Wednesday, August 26, 2009

How Little Suffices For Happiness

I've had two very different things teach me the very same lesson recently. I'm reading Man's Search For Meaning by Viktor Frankel, he was a physcotherapist and it's a story of his struggle through the holocaust, more significantly a physcologist view from inside the prison bars at the worst concentration camps. Through his desperate situation he found not only hope but even laughter and bliss! He says...
"What was really needed was a fundamental change in our attitude toward life. We had to learn ourselves and, furthermore, we had to teach the despairing men, that it did not really matter what we expected from life, but rather what life expected from us."

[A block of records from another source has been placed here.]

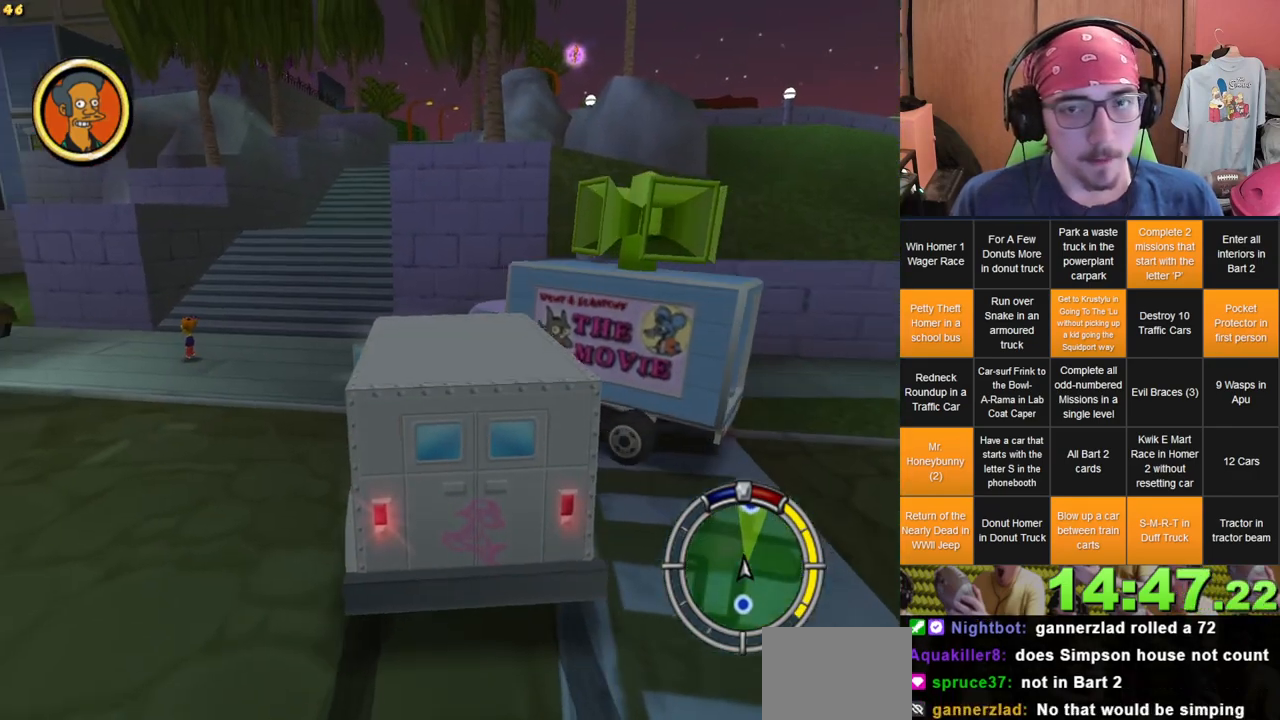
{"buttons": [], "left_stick": "down-right", "right_stick": "center", "events": [[483, "left_stick", "down-right"]]}
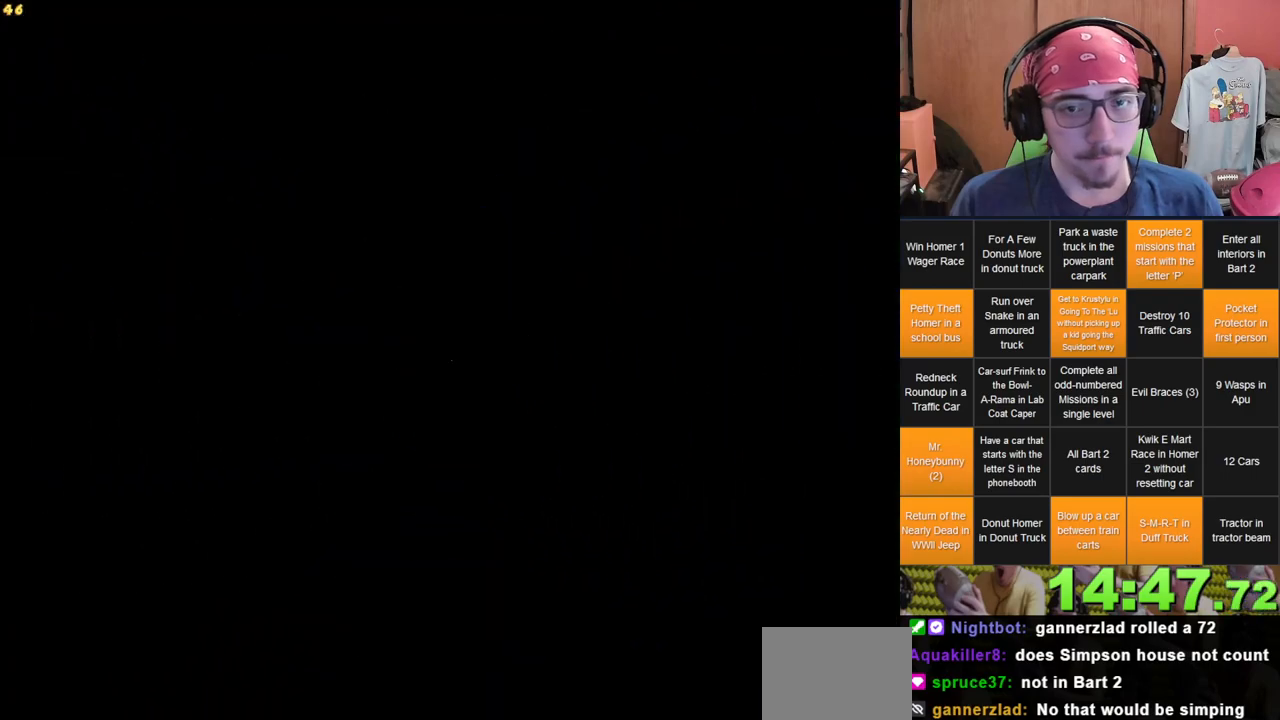
{"buttons": [], "left_stick": "right", "right_stick": "center", "events": [[50, "left_stick", "right"]]}
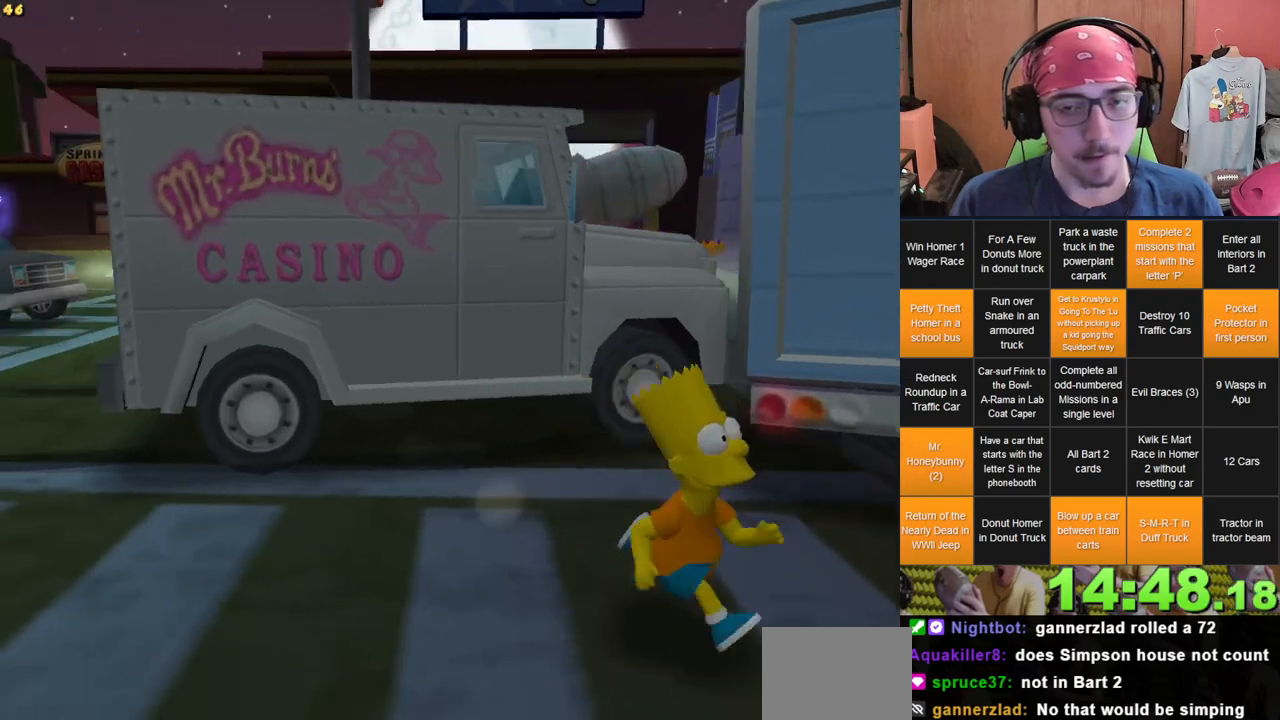
{"buttons": [], "left_stick": "up", "right_stick": "center", "events": [[383, "left_stick", "up"]]}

More importantly he talks about love and how it's so simple to miss the point when in striving for an unattainable objects to bring us happiness we forget that love and love alone is more powerful than material things; furthermore we forget that the embodiment of that love is in our families, closest friends, and in our God. All of these are free, and most people miss this simple point. He says, "Then I grasped the meaning of the greatest secret that human poetry and human thought and belief have to impart: The salvation of man is through love and in love." This comes from a man dying of starvation and ridden with lice, edema, and typhus.
The same day that I read this I met with Shriram again and through a few of his stories I realized he was getting at the very same message! He wrote this and I want to share it with you...
How Little Suffices For Happiness
by Shriam Jaiswad
Our happiness is not depended upon riches of the world. If we are going to be really happy then even a simple thing can bring us joy. A child on the sea shore playing with a heap of sand is much happier than a king clinging to a heap of gold.
He had written many sort stories with the moral of love being free and yet priceless. He condemns the greedy politicians and rich brahmin families for their materialistic hording of India's wealth. He even wrote in a story titled The 5 Rupee Note where he mentions how when children find a spare moment in time where they have nothing to do they play, oppositely when an adult has nothing to do he broads over the past and complains about what can be better in his life.
A wonderful and beautiful girl names Sara, from England came to the school yesterday to visit. We talked for hours (I even had to cancel my English classes) and I showed her the temples, ruins, and she wanted to meet Shriram. While there, as usual, he complained about his health and how he has never done anything significant with his life. After a couple of hours of reading his stories, talking, and tea we headed out the gate and he thanked several times for our time. Sara turned around a said "I know you realize you don't have much time left on this earth, but don't forget your own advice. " He asked her what she meant by this and she told him that although he is an adult he should never stop playing. He smiled and we walked away without another word.

It's such a basic lesson and we've all heard it before. Love, whether for you wife, your God, or your family...love is the only way to happiness, hope and even bliss. If something in our life is not driven by love, drive it out before in takes up roots and becomes a permanent blight eating away at our happiness and our youth.

1 comment:

  1. Wow, in case I have not told you lately, I Love You With All My Heart and you are one of the reasons God put me on this earth.